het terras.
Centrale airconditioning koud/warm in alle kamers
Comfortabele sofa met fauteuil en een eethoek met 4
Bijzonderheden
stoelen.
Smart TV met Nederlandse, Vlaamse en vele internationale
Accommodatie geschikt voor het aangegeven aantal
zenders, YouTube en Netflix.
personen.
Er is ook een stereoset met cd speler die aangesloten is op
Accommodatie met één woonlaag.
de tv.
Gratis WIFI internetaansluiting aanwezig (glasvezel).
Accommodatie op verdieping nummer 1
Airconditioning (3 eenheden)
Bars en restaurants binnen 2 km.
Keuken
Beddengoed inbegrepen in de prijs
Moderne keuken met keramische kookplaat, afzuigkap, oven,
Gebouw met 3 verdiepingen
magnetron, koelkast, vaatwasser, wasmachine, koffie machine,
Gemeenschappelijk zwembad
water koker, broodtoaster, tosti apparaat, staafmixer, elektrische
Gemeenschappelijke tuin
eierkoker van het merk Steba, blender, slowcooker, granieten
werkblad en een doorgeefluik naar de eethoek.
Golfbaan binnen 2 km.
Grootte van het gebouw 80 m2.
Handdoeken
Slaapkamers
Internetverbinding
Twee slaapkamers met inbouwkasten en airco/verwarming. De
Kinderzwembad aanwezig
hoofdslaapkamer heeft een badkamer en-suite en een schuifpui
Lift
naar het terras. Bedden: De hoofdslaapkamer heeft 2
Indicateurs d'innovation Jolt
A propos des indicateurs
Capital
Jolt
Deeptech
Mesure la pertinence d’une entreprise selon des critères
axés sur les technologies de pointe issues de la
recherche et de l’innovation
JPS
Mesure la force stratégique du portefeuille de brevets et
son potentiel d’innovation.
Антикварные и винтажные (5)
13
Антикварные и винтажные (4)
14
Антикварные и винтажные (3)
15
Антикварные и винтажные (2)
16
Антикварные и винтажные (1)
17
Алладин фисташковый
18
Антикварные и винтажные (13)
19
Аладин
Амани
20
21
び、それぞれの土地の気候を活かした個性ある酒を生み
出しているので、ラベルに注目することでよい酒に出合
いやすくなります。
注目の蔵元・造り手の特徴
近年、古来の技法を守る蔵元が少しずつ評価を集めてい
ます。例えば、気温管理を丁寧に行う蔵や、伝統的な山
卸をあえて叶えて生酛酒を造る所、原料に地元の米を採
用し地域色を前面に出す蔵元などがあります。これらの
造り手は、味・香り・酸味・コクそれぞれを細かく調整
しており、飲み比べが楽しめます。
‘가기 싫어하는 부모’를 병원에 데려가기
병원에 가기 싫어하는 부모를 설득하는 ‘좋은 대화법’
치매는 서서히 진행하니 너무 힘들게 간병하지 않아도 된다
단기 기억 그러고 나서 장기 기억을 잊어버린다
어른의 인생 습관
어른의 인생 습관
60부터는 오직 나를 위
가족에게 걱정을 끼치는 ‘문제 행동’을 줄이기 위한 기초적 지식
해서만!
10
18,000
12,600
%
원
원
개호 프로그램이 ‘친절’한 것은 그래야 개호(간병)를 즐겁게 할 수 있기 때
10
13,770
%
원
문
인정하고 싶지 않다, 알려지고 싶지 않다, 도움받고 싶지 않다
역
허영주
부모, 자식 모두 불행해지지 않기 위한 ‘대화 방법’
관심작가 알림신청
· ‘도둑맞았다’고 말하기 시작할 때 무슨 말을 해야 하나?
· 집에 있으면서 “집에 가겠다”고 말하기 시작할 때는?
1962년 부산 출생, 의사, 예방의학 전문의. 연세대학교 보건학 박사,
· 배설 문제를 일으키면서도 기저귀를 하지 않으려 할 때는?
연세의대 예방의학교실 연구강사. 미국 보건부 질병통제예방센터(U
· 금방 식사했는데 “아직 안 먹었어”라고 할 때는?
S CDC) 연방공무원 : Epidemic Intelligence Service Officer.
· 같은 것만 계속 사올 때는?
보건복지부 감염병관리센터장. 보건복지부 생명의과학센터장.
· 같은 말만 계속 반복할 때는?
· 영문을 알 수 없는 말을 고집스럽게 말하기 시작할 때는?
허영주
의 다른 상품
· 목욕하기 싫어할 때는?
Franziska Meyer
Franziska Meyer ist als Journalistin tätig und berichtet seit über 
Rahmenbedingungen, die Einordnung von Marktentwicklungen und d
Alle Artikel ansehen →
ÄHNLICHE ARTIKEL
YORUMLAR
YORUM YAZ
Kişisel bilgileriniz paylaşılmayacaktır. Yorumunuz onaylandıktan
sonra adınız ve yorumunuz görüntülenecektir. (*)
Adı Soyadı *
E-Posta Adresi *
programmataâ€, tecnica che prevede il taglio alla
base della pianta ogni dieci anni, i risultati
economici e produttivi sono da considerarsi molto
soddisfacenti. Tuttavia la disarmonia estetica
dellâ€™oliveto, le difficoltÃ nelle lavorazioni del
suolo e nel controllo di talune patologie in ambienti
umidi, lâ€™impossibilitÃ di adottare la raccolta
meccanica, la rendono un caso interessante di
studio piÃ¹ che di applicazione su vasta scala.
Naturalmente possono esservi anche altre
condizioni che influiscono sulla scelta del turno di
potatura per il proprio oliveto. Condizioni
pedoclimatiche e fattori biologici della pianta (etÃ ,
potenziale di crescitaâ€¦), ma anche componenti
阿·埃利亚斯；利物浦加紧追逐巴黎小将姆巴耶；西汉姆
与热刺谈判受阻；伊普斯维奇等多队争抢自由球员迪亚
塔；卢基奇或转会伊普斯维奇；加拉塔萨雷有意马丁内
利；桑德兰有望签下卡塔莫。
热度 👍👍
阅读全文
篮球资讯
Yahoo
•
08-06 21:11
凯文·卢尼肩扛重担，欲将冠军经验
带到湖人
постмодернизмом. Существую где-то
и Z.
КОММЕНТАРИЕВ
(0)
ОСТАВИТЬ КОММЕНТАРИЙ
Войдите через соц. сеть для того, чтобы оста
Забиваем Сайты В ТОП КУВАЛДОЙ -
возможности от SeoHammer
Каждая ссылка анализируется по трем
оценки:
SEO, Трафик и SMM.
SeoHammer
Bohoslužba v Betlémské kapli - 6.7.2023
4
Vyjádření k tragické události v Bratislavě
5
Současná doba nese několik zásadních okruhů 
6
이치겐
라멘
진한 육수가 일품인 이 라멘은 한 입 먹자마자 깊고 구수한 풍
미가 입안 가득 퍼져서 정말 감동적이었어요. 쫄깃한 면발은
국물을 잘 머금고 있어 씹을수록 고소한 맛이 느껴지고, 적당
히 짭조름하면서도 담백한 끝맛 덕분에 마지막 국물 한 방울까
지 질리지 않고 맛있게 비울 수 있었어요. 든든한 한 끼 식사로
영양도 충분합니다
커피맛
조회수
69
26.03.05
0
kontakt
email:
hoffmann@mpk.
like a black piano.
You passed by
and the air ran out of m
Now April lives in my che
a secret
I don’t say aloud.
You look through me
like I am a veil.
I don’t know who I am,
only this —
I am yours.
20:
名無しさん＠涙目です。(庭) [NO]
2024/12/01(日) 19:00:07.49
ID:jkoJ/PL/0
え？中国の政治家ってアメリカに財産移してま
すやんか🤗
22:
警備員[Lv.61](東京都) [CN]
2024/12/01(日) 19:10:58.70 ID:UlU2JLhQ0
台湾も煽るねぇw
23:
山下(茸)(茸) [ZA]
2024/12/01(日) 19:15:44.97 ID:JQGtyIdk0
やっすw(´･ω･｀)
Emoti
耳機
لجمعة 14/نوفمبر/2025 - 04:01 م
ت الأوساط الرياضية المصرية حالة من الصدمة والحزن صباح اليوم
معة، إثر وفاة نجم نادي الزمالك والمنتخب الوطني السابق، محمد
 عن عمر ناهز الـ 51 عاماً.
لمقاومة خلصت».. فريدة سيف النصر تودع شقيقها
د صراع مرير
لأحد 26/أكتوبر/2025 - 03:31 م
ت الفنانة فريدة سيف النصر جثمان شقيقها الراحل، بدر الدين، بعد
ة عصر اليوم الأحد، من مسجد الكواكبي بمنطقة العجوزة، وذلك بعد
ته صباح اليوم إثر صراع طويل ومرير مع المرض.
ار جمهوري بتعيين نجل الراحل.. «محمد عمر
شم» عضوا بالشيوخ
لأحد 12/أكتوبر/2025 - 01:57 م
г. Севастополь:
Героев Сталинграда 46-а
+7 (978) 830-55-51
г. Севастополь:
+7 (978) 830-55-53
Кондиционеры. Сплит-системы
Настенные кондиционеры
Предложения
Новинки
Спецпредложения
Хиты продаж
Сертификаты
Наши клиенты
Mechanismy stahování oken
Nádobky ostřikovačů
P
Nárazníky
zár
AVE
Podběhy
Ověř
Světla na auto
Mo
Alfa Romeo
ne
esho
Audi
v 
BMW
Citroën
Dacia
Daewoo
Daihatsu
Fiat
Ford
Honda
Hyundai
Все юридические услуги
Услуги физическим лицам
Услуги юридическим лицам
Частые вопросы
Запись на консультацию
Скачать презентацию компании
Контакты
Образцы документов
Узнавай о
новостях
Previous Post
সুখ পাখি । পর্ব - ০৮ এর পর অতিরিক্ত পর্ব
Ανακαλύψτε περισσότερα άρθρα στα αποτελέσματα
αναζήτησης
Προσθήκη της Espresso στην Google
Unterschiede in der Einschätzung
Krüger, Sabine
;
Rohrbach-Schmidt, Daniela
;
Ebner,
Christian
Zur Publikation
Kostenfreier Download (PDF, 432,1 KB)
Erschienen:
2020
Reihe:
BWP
#####
▶ WHAT YOU SHOULD DO
Copy out the material again word for word, starting at its first line and ending at the line that contains "Mesure la force", with both of those lines included.

▶ REPLY
het terras.
Centrale airconditioning koud/warm in alle kamers
Comfortabele sofa met fauteuil en een eethoek met 4
Bijzonderheden
stoelen.
Smart TV met Nederlandse, Vlaamse en vele internationale
Accommodatie geschikt voor het aangegeven aantal
zenders, YouTube en Netflix.
personen.
Er is ook een stereoset met cd speler die aangesloten is op
Accommodatie met één woonlaag.
de tv.
Gratis WIFI internetaansluiting aanwezig (glasvezel).
Accommodatie op verdieping nummer 1
Airconditioning (3 eenheden)
Bars en restaurants binnen 2 km.
Keuken
Beddengoed inbegrepen in de prijs
Moderne keuken met keramische kookplaat, afzuigkap, oven,
Gebouw met 3 verdiepingen
magnetron, koelkast, vaatwasser, wasmachine, koffie machine,
Gemeenschappelijk zwembad
water koker, broodtoaster, tosti apparaat, staafmixer, elektrische
Gemeenschappelijke tuin
eierkoker van het merk Steba, blender, slowcooker, granieten
werkblad en een doorgeefluik naar de eethoek.
Golfbaan binnen 2 km.
Grootte van het gebouw 80 m2.
Handdoeken
Slaapkamers
Internetverbinding
Twee slaapkamers met inbouwkasten en airco/verwarming. De
Kinderzwembad aanwezig
hoofdslaapkamer heeft een badkamer en-suite en een schuifpui
Lift
naar het terras. Bedden: De hoofdslaapkamer heeft 2
Indicateurs d'innovation Jolt
A propos des indicateurs
Capital
Jolt
Deeptech
Mesure la pertinence d’une entreprise selon des critères
axés sur les technologies de pointe issues de la
recherche et de l’innovation
JPS
Mesure la force stratégique du portefeuille de brevets et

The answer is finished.